Inoltre Olesya Yaremchuk, una giovane giornalista ucraina, ha editato nello scorso anno il libro ‘Our Others: stories of ukrainian diversity’ (non ancora tradotto in italiano), dove ha raccolto storie personali che si intrecciano con storie collettive, fornendo un panorama unico di questa ricchezza culturale dimenticata.

Avvenire ha proposto la traduzione della sua introduzione al volume: “Gli ultimi eventi in Russia ci ricordano del ruolo enorme che la manipolazione della storia può avere ancor oggi nello spazio post-sovietico. Un punto di riferimento nella crescente etnicizzazione dell’Urss può essere scorto nel discorso pronunciato da Stalin nel 1934, in cui egli affermò che ‘le vestigia del capitalismo nella coscienza popolare’ sono ‘di gran lunga più tenaci nella sfera della questione delle nazionalità’.

Tutto ciò che afferiva alla questione nazionale diventava eminentemente politico e doveva essere sottoposto a una sorveglianza sempre più stretta…

Oggi questa concezione, che privilegia l’origine e disprezza l’autodeterminazione, si palesa anche nella retorica nazionalista russa. Nel Caucaso meridionale, possiamo evocare tre tragici eventi che hanno segnato gli ultimi anni dell’epoca sovietica.
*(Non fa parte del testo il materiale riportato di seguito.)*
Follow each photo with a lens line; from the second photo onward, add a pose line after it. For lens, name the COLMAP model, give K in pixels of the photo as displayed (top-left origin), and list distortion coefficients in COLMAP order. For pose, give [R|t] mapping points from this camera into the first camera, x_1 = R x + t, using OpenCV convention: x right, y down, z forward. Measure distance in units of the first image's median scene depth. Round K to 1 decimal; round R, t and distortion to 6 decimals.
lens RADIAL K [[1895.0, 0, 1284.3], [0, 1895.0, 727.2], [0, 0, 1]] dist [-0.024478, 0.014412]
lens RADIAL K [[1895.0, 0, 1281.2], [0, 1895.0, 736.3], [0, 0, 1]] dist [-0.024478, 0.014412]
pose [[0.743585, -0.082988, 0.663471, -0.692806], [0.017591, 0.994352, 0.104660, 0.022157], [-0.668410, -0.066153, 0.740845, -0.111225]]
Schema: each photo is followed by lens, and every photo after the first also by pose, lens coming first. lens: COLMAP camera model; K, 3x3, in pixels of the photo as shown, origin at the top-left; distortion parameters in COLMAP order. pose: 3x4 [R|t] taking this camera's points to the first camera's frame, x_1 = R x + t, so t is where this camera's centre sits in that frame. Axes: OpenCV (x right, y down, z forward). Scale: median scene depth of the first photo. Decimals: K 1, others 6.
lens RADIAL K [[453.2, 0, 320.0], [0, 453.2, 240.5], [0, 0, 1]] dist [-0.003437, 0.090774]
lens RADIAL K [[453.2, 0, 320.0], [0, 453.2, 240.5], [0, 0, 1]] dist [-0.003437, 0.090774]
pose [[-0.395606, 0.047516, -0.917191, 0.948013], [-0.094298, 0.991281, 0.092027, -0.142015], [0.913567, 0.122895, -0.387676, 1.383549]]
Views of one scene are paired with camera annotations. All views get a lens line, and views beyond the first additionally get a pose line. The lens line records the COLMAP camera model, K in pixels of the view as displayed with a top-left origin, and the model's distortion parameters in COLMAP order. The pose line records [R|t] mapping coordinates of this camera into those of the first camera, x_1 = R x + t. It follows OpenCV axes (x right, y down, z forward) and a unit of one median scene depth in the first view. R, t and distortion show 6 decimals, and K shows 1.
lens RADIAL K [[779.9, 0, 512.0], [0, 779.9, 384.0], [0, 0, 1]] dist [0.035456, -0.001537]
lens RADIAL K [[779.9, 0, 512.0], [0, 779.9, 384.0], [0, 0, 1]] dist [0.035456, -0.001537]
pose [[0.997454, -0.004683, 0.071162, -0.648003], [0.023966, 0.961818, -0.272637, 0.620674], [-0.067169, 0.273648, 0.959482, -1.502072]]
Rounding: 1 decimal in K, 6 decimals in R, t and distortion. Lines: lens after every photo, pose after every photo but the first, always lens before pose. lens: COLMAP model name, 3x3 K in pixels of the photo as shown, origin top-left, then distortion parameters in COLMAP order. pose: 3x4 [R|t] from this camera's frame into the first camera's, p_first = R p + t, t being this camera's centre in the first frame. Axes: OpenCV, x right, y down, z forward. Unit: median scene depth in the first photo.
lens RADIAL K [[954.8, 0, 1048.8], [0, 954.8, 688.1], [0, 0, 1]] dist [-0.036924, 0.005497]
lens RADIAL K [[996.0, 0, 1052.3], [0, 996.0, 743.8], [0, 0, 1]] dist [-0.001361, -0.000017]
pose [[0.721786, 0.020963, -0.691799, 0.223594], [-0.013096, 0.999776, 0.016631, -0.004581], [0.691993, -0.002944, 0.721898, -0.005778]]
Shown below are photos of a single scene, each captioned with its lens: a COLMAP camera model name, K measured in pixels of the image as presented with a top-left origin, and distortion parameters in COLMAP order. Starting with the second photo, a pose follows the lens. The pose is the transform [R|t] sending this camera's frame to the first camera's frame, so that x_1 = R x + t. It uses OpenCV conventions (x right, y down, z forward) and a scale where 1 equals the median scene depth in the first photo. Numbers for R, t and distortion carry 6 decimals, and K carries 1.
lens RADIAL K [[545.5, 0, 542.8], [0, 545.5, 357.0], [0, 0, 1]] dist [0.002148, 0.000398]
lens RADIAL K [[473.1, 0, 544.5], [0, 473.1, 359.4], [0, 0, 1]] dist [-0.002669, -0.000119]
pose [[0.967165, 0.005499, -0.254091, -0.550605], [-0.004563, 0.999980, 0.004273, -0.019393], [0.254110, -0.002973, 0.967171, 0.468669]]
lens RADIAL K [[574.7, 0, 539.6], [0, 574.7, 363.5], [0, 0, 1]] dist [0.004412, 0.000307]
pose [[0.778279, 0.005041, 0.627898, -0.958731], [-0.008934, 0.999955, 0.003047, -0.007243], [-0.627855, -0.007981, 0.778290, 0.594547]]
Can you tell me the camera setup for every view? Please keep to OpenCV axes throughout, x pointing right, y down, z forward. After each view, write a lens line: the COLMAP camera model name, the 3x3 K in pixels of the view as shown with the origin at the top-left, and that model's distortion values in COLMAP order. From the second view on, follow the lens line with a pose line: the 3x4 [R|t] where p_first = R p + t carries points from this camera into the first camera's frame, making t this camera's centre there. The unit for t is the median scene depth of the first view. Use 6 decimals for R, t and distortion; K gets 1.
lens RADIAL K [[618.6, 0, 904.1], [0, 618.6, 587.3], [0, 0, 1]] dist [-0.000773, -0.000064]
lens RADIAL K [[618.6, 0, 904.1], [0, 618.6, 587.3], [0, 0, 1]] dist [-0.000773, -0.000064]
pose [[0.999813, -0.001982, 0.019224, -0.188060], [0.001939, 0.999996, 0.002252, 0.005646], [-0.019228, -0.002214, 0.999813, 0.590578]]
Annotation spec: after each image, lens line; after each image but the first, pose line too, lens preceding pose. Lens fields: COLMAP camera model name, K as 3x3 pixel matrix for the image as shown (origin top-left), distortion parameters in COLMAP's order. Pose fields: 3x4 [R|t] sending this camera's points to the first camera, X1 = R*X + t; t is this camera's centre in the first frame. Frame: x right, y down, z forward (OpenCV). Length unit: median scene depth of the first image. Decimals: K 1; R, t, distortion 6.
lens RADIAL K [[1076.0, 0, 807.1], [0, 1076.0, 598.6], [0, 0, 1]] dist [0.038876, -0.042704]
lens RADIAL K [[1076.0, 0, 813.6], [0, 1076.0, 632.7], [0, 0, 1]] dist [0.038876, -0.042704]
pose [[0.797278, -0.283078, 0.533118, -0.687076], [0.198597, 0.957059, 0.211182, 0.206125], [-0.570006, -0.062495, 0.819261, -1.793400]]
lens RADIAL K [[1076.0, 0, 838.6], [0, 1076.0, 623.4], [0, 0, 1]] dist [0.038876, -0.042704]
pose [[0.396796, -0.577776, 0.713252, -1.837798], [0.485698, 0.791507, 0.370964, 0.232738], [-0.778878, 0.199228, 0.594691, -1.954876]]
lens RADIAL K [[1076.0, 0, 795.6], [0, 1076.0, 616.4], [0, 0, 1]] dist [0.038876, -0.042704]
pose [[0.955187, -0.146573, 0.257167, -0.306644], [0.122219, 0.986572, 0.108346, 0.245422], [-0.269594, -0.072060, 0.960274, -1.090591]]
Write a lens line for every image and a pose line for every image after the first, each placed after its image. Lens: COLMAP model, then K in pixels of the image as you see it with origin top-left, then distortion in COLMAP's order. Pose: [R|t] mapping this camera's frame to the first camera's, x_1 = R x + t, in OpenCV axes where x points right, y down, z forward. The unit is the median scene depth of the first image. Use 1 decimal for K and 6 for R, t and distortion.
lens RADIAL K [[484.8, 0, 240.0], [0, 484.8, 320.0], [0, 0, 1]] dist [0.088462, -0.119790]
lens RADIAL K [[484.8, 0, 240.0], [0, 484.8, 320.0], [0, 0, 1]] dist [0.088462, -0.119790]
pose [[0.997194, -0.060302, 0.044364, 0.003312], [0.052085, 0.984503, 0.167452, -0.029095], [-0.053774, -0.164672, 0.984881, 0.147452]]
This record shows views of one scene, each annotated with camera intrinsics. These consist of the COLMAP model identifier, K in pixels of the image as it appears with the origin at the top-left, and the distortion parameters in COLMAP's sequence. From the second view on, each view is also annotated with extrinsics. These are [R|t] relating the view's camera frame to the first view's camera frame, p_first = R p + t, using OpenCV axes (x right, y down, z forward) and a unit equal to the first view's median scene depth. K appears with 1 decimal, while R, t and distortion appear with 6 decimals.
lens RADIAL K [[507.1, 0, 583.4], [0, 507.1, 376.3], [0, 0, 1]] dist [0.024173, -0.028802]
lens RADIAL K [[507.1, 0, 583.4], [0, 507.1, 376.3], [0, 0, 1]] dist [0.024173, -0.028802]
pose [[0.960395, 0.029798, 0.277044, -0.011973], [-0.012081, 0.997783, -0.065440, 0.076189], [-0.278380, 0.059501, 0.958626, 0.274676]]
I testimoni dei massacri degli armeni in tre grandi città dell’Azerbaigian – a Sumgait nel febbraio 1988, a Ganja (allora, Kirovabad) nel novembre 1988 e a Baku nel gennaio 1990 – tradiscono degli innegabili tratti di ‘tribalizzazione’ (nei termini di Hannah Arendt) avvenuta durante l’epoca sovietica.

Numerose vittime, testimoni oculari e osservatori esterni hanno descritto esplosioni di massa di estrema crudeltà, quasi mai contrastate da parte della popolazione locale. Durante il pogrom di Baku, lo zio di chi scrive, Vacè Petròvic Kalantàrov, allora 83enne, fu trascinato dai vicini azeri fuori dal suo appartamento, dove aveva adottato un orfano azero, e gettato dal terzo piano”.